__Problem to solve__
Retype every entry below without pictures.

Collected data entries
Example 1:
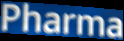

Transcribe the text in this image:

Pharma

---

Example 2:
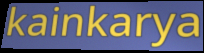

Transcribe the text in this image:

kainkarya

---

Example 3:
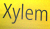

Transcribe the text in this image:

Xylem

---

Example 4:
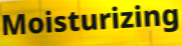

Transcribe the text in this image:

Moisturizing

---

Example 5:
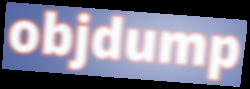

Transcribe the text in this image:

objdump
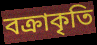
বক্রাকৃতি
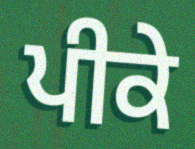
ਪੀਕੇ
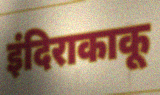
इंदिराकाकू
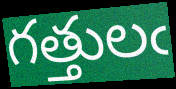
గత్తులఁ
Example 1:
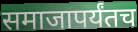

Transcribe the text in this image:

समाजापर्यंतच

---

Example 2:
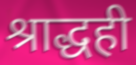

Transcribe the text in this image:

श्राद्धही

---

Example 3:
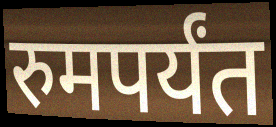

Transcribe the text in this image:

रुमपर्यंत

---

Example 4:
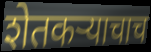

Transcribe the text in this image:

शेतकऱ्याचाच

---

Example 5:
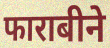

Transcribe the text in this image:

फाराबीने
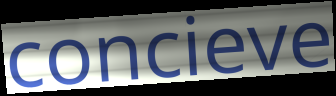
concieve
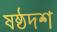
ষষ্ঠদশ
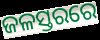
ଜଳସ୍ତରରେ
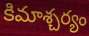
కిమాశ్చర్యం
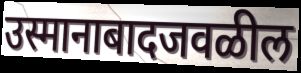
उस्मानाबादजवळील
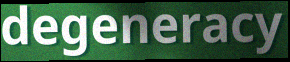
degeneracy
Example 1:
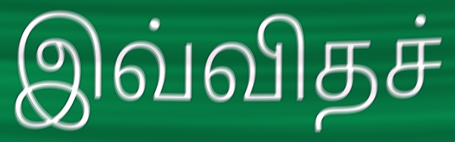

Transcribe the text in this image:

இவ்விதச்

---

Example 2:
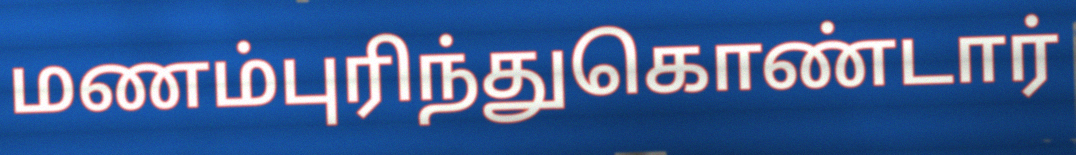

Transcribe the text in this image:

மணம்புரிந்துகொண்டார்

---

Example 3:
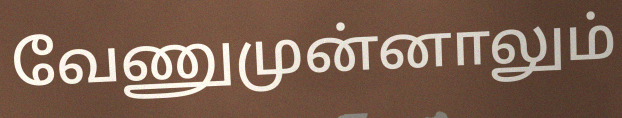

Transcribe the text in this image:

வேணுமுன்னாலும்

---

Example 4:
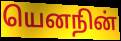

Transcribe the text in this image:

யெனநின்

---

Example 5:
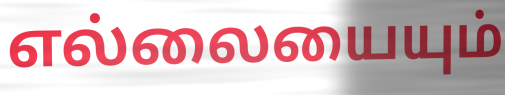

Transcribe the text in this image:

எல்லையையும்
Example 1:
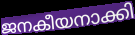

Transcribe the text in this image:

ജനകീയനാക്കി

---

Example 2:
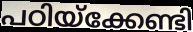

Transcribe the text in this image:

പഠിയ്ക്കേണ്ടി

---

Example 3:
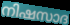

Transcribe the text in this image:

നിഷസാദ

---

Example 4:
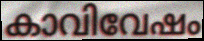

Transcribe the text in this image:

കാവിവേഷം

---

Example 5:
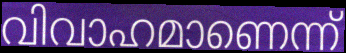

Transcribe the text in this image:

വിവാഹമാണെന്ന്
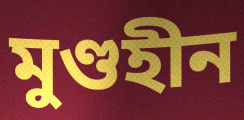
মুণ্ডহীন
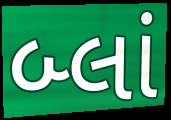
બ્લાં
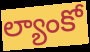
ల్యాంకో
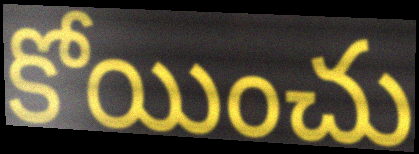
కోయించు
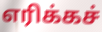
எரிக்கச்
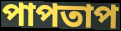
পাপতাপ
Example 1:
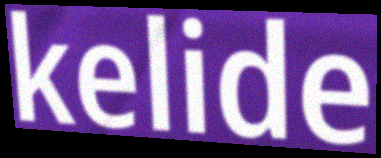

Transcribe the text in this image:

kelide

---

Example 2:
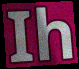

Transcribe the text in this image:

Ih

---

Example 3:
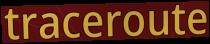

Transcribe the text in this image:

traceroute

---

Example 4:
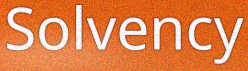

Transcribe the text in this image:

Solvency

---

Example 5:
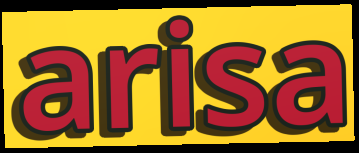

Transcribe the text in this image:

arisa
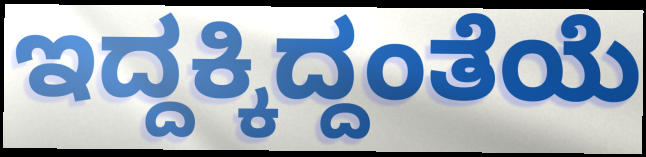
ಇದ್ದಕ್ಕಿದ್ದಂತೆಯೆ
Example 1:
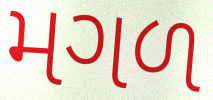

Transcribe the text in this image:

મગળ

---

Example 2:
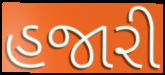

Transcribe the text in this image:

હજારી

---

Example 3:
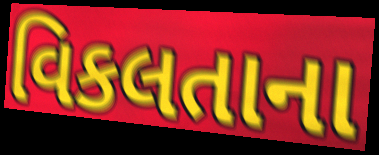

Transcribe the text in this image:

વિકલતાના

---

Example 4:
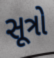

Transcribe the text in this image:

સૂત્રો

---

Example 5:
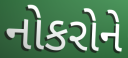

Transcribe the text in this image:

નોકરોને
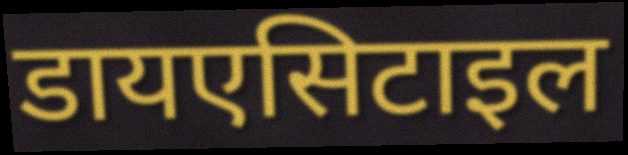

__Solution below__
Example 1:

Transcribe the text in this image:

Pharma

---

Example 2:

Transcribe the text in this image:

kainkarya

---

Example 3:

Transcribe the text in this image:

Xylem

---

Example 4:

Transcribe the text in this image:

Moisturizing

---

Example 5:

Transcribe the text in this image:

objdump
বক্রাকৃতি
ਪੀਕੇ
इंदिराकाकू
గత్తులఁ
Example 1:

Transcribe the text in this image:

समाजापर्यंतच

---

Example 2:

Transcribe the text in this image:

श्राद्धही

---

Example 3:

Transcribe the text in this image:

रुमपर्यंत

---

Example 4:

Transcribe the text in this image:

शेतकऱ्याचाच

---

Example 5:

Transcribe the text in this image:

फाराबीने
concieve
ষষ্ঠদশ
ଜଳସ୍ତରରେ
కిమాశ్చర్యం
उस्मानाबादजवळील
degeneracy
Example 1:

Transcribe the text in this image:

இவ்விதச்

---

Example 2:

Transcribe the text in this image:

மணம்புரிந்துகொண்டார்

---

Example 3:

Transcribe the text in this image:

வேணுமுன்னாலும்

---

Example 4:

Transcribe the text in this image:

யெனநின்

---

Example 5:

Transcribe the text in this image:

எல்லையையும்
Example 1:

Transcribe the text in this image:

ജനകീയനാക്കി

---

Example 2:

Transcribe the text in this image:

പഠിയ്ക്കേണ്ടി

---

Example 3:

Transcribe the text in this image:

നിഷസാദ

---

Example 4:

Transcribe the text in this image:

കാവിവേഷം

---

Example 5:

Transcribe the text in this image:

വിവാഹമാണെന്ന്
মুণ্ডহীন
બ્લાં
ల్యాంకో
కోయించు
எரிக்கச்
পাপতাপ
Example 1:

Transcribe the text in this image:

kelide

---

Example 2:

Transcribe the text in this image:

Ih

---

Example 3:

Transcribe the text in this image:

traceroute

---

Example 4:

Transcribe the text in this image:

Solvency

---

Example 5:

Transcribe the text in this image:

arisa
ಇದ್ದಕ್ಕಿದ್ದಂತೆಯೆ
Example 1:

Transcribe the text in this image:

મગળ

---

Example 2:

Transcribe the text in this image:

હજારી

---

Example 3:

Transcribe the text in this image:

વિકલતાના

---

Example 4:

Transcribe the text in this image:

સૂત્રો

---

Example 5:

Transcribe the text in this image:

નોકરોને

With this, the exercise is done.